## Work order
In the entries below, every line with the string "down" is to be reported.

## Recorded information
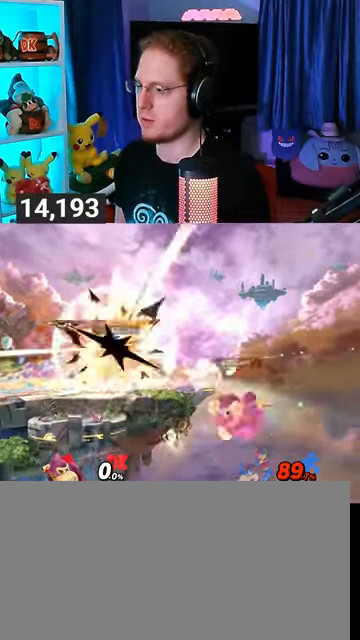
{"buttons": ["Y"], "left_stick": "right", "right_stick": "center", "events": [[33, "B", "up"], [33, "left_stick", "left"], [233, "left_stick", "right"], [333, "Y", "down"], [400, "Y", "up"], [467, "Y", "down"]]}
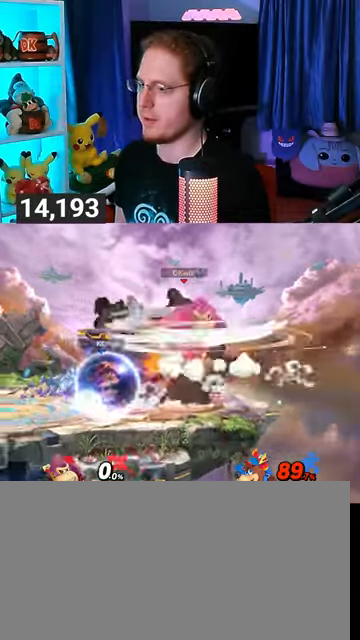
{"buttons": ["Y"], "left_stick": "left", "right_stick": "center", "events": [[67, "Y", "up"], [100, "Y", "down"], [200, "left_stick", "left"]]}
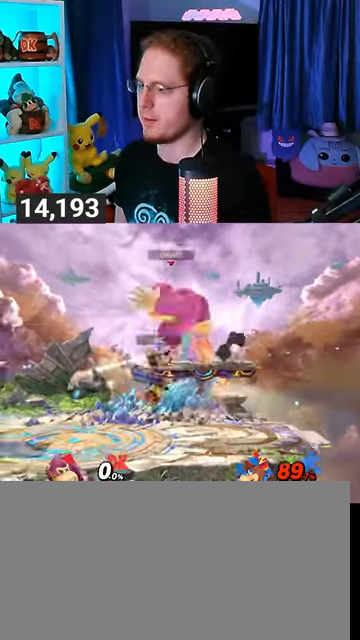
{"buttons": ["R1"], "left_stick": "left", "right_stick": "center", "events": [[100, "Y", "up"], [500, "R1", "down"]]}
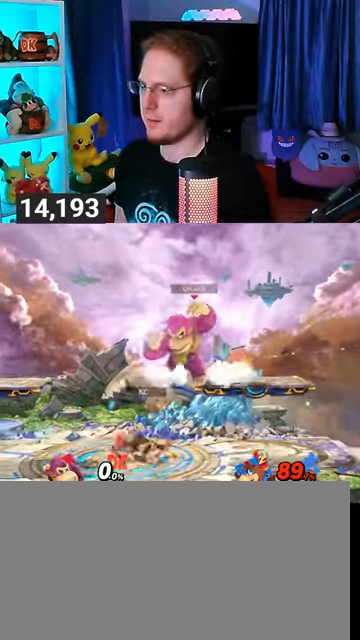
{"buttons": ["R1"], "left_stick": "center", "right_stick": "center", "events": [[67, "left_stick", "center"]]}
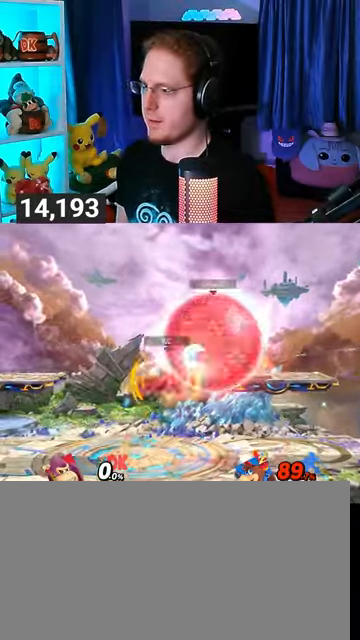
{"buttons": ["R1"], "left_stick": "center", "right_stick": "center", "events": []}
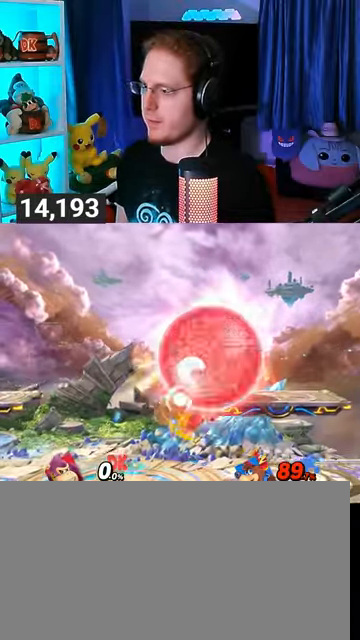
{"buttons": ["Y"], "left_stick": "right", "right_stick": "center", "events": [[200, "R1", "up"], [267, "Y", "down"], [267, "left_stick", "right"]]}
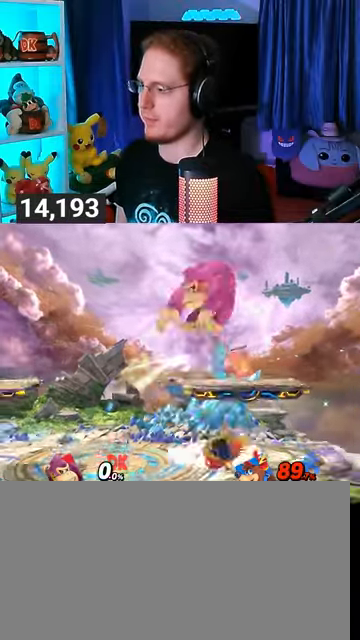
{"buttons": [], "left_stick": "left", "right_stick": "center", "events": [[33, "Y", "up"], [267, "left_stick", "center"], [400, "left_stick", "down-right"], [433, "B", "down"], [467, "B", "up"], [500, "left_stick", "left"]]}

## Exercise answer
{"buttons": ["Y"], "left_stick": "right", "right_stick": "center", "events": [[33, "B", "up"], [33, "left_stick", "left"], [233, "left_stick", "right"], [333, "Y", "down"], [400, "Y", "up"], [467, "Y", "down"]]}
{"buttons": ["Y"], "left_stick": "left", "right_stick": "center", "events": [[67, "Y", "up"], [100, "Y", "down"], [200, "left_stick", "left"]]}
{"buttons": ["R1"], "left_stick": "left", "right_stick": "center", "events": [[100, "Y", "up"], [500, "R1", "down"]]}
{"buttons": ["Y"], "left_stick": "right", "right_stick": "center", "events": [[200, "R1", "up"], [267, "Y", "down"], [267, "left_stick", "right"]]}
{"buttons": [], "left_stick": "left", "right_stick": "center", "events": [[33, "Y", "up"], [267, "left_stick", "center"], [400, "left_stick", "down-right"], [433, "B", "down"], [467, "B", "up"], [500, "left_stick", "left"]]}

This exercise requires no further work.